• EXERCISE: Could you copy every line of the data below character for character, with nothing changed or left out?

• RECORDS FOR PROCESSING:
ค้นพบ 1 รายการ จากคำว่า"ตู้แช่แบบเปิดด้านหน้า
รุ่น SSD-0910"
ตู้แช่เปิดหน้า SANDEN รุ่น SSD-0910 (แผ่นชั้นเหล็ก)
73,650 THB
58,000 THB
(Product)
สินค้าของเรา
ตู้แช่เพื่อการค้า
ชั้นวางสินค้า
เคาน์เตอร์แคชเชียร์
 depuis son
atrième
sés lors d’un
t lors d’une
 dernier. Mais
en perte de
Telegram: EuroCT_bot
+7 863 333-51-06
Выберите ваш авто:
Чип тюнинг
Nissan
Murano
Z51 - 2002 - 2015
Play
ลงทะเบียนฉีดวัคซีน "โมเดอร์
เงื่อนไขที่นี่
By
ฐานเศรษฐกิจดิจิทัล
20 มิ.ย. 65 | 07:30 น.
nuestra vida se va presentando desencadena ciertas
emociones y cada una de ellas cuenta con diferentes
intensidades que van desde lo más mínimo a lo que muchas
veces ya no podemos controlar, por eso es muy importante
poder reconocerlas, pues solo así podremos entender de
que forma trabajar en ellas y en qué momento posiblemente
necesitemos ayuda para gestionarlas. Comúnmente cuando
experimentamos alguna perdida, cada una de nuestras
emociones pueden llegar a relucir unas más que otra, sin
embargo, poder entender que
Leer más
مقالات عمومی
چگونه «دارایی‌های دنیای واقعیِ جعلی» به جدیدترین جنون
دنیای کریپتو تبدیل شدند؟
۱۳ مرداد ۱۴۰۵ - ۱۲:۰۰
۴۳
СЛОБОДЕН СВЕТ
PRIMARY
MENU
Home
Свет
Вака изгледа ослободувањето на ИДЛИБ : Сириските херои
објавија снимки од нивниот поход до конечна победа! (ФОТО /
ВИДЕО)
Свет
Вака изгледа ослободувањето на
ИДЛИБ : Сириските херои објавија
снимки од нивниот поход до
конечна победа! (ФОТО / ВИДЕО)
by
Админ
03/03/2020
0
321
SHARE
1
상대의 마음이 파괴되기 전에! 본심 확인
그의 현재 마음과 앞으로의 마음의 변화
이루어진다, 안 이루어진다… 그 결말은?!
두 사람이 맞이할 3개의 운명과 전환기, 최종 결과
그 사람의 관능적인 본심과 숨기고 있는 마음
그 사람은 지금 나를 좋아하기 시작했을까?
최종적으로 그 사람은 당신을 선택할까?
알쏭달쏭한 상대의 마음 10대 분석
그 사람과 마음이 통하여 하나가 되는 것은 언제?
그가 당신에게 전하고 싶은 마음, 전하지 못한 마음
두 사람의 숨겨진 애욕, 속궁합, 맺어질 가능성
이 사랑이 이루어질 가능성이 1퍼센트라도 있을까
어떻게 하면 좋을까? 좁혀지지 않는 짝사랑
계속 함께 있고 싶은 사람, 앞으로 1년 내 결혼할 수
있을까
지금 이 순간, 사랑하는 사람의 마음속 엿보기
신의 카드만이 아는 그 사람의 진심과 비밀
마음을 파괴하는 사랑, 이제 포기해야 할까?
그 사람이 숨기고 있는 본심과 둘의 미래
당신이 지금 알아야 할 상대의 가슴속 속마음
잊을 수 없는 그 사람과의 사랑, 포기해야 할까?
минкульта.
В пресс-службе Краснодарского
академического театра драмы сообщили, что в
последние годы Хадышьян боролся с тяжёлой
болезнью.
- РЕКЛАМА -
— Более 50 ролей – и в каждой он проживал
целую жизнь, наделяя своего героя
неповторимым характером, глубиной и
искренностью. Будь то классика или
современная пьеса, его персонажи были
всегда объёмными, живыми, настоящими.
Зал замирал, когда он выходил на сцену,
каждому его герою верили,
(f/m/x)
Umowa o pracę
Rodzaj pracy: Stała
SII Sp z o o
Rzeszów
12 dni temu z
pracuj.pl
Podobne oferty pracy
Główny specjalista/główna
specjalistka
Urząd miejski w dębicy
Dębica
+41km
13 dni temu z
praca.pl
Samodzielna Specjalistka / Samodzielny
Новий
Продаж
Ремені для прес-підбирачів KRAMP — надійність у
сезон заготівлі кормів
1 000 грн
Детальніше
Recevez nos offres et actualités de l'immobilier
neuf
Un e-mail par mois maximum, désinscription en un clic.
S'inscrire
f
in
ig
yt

• ANSWER SECTION:
ค้นพบ 1 รายการ จากคำว่า"ตู้แช่แบบเปิดด้านหน้า
รุ่น SSD-0910"
ตู้แช่เปิดหน้า SANDEN รุ่น SSD-0910 (แผ่นชั้นเหล็ก)
73,650 THB
58,000 THB
(Product)
สินค้าของเรา
ตู้แช่เพื่อการค้า
ชั้นวางสินค้า
เคาน์เตอร์แคชเชียร์
 depuis son
atrième
sés lors d’un
t lors d’une
 dernier. Mais
en perte de
Telegram: EuroCT_bot
+7 863 333-51-06
Выберите ваш авто:
Чип тюнинг
Nissan
Murano
Z51 - 2002 - 2015
Play
ลงทะเบียนฉีดวัคซีน "โมเดอร์
เงื่อนไขที่นี่
By
ฐานเศรษฐกิจดิจิทัล
20 มิ.ย. 65 | 07:30 น.
nuestra vida se va presentando desencadena ciertas
emociones y cada una de ellas cuenta con diferentes
intensidades que van desde lo más mínimo a lo que muchas
veces ya no podemos controlar, por eso es muy importante
poder reconocerlas, pues solo así podremos entender de
que forma trabajar en ellas y en qué momento posiblemente
necesitemos ayuda para gestionarlas. Comúnmente cuando
experimentamos alguna perdida, cada una de nuestras
emociones pueden llegar a relucir unas más que otra, sin
embargo, poder entender que
Leer más
مقالات عمومی
چگونه «دارایی‌های دنیای واقعیِ جعلی» به جدیدترین جنون
دنیای کریپتو تبدیل شدند؟
۱۳ مرداد ۱۴۰۵ - ۱۲:۰۰
۴۳
СЛОБОДЕН СВЕТ
PRIMARY
MENU
Home
Свет
Вака изгледа ослободувањето на ИДЛИБ : Сириските херои
објавија снимки од нивниот поход до конечна победа! (ФОТО /
ВИДЕО)
Свет
Вака изгледа ослободувањето на
ИДЛИБ : Сириските херои објавија
снимки од нивниот поход до
конечна победа! (ФОТО / ВИДЕО)
by
Админ
03/03/2020
0
321
SHARE
1
상대의 마음이 파괴되기 전에! 본심 확인
그의 현재 마음과 앞으로의 마음의 변화
이루어진다, 안 이루어진다… 그 결말은?!
두 사람이 맞이할 3개의 운명과 전환기, 최종 결과
그 사람의 관능적인 본심과 숨기고 있는 마음
그 사람은 지금 나를 좋아하기 시작했을까?
최종적으로 그 사람은 당신을 선택할까?
알쏭달쏭한 상대의 마음 10대 분석
그 사람과 마음이 통하여 하나가 되는 것은 언제?
그가 당신에게 전하고 싶은 마음, 전하지 못한 마음
두 사람의 숨겨진 애욕, 속궁합, 맺어질 가능성
이 사랑이 이루어질 가능성이 1퍼센트라도 있을까
어떻게 하면 좋을까? 좁혀지지 않는 짝사랑
계속 함께 있고 싶은 사람, 앞으로 1년 내 결혼할 수
있을까
지금 이 순간, 사랑하는 사람의 마음속 엿보기
신의 카드만이 아는 그 사람의 진심과 비밀
마음을 파괴하는 사랑, 이제 포기해야 할까?
그 사람이 숨기고 있는 본심과 둘의 미래
당신이 지금 알아야 할 상대의 가슴속 속마음
잊을 수 없는 그 사람과의 사랑, 포기해야 할까?
минкульта.
В пресс-службе Краснодарского
академического театра драмы сообщили, что в
последние годы Хадышьян боролся с тяжёлой
болезнью.
- РЕКЛАМА -
— Более 50 ролей – и в каждой он проживал
целую жизнь, наделяя своего героя
неповторимым характером, глубиной и
искренностью. Будь то классика или
современная пьеса, его персонажи были
всегда объёмными, живыми, настоящими.
Зал замирал, когда он выходил на сцену,
каждому его герою верили,
(f/m/x)
Umowa o pracę
Rodzaj pracy: Stała
SII Sp z o o
Rzeszów
12 dni temu z
pracuj.pl
Podobne oferty pracy
Główny specjalista/główna
specjalistka
Urząd miejski w dębicy
Dębica
+41km
13 dni temu z
praca.pl
Samodzielna Specjalistka / Samodzielny
Новий
Продаж
Ремені для прес-підбирачів KRAMP — надійність у
сезон заготівлі кормів
1 000 грн
Детальніше
Recevez nos offres et actualités de l'immobilier
neuf
Un e-mail par mois maximum, désinscription en un clic.
S'inscrire
f
in
ig
yt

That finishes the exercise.